Additionally, I began exploring and developing the concept of INTELLIGENT SYSTEMS. Intelligent systems are those capable of designing and creating their own system boundaries and are capable of applying them toward a specific adaptation deemed necessary to maintain existence and stability. To accomplish this, intelligent systems must be able to perceive their own system boundaries, create a mental model of how those boundaries will serve in the future based on memory of past experience and anticipation of future circumstances. Only intelligent systems are capable of welcoming systemic change by choice instead of changing only when forced to by circumstances. This ability is relatively unique to human beings. It doesn’t mean the change is easy, of course, it just means that humans are capable of actively pursuing change and enduring the inevitable discomfort that comes with it in exchange for the long term benefit of the adaptation.
Over the course of several years, by developing these and other related concepts, the model of boundaries I had been searching for came to be.
This approach, now called The Human Boundaries Model, has fundamentally changed my understanding of identity and why we do the seemingly nonsensical and maladaptive things we do.
The Human Boundaries Model provides a framework to understand:
- How people get stuck in their development and even though they may want to change, why they can’t seem to make that change happen and why they continue to repeat old behaviors that they know full well will make their lives, and the lives of others, worse.
- How emotions and sensations in early life lead to patterns of behavior; these patterns then become ideas and these ideas become persisting mental structures.

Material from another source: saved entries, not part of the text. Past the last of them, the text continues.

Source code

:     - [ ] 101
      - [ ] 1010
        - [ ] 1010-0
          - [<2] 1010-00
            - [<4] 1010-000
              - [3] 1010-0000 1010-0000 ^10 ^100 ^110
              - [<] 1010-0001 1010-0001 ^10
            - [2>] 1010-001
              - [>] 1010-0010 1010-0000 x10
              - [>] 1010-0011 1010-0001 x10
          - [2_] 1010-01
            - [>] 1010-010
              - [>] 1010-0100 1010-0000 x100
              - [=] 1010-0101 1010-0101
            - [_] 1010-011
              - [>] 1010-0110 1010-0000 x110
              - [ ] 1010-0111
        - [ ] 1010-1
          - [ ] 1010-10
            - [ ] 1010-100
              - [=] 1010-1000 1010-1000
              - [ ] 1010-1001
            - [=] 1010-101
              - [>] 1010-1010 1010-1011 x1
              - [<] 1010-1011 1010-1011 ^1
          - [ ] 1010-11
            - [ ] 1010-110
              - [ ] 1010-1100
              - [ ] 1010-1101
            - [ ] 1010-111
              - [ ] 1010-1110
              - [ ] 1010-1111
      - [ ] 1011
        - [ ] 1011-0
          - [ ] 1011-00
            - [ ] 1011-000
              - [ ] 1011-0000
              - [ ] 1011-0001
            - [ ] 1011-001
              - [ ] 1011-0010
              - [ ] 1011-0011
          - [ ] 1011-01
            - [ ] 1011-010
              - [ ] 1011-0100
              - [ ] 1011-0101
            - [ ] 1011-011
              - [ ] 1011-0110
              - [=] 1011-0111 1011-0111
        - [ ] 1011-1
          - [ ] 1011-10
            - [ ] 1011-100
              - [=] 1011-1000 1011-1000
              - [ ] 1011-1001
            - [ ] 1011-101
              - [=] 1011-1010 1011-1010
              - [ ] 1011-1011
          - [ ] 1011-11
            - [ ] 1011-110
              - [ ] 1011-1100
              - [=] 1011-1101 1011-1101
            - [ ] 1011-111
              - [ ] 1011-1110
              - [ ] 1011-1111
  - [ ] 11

These structures then develop into the deeply-rooted and self-perpetuating beliefs that the Human Boundaries Model calls “Ideas-of-Self.”
- How these deeply-rooted concepts of the self use our emotions to direct us to create and engage boundary behaviors designed to protect the preexisting concept of the self and that punish, prevent, and discourage anything that threatens it.
- How these patterns form into a self-perpetuating and actively self-protective SYSTEM that operates within us. A system that uses our own brains and our own minds for its own purposes.
- How, once created, this adaptive system needs no further conscious input from us to maintain its existence.
- How this process continues regardless of whether it benefits the person as a whole. It’s a process that continues indefinitely until we get tired of it, expose it, resist it, alter it, and eventually replace it with something better.
But beyond just explaining, the Human Boundaries Model has led to development of tools and interventions that give us the power to change and alter the boundaries of these systems in such a way as to change the nature of the beliefs themselves when those beliefs are not enhancing our quality of life, when they are disrupting our ability to adapt effectively to changing circumstances, and when they are diminishing open and healthy relating to others.
If you’ve ever wanted a better life, more self-respect, healthier and more satisfying relationships, but found that your efforts to change seemed to get you nowhere, then perhaps the Human Boundaries Model has the tools to help you understand the secret systems inside you – systems that keep you thwarted, stuck, and unsatisfied. Perhaps this new approach to understanding our inner selves and creating real change that lasts could be the key to get you moving forward again and meet the potential locked inside you.